* [DATA SUPPLIED]
____

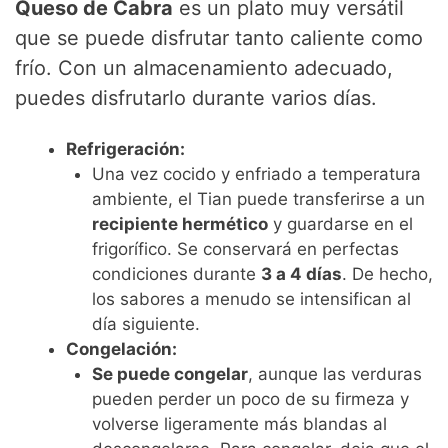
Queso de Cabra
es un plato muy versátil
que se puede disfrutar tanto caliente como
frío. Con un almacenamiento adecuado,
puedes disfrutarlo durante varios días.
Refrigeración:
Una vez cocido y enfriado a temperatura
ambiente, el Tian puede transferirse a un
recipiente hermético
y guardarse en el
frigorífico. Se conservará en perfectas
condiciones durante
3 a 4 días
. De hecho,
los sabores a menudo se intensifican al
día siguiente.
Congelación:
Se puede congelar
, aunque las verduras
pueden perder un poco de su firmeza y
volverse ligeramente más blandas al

____

* [DIRECTIVE]
Please output all the text read from the pages in the data above, line for line and unchanged, without the pictures.

* [ANSWER FOR THE TASK]
Queso de Cabra
es un plato muy versátil
que se puede disfrutar tanto caliente como
frío. Con un almacenamiento adecuado,
puedes disfrutarlo durante varios días.
Refrigeración:
Una vez cocido y enfriado a temperatura
ambiente, el Tian puede transferirse a un
recipiente hermético
y guardarse en el
frigorífico. Se conservará en perfectas
condiciones durante
3 a 4 días
. De hecho,
los sabores a menudo se intensifican al
día siguiente.
Congelación:
Se puede congelar
, aunque las verduras
pueden perder un poco de su firmeza y
volverse ligeramente más blandas al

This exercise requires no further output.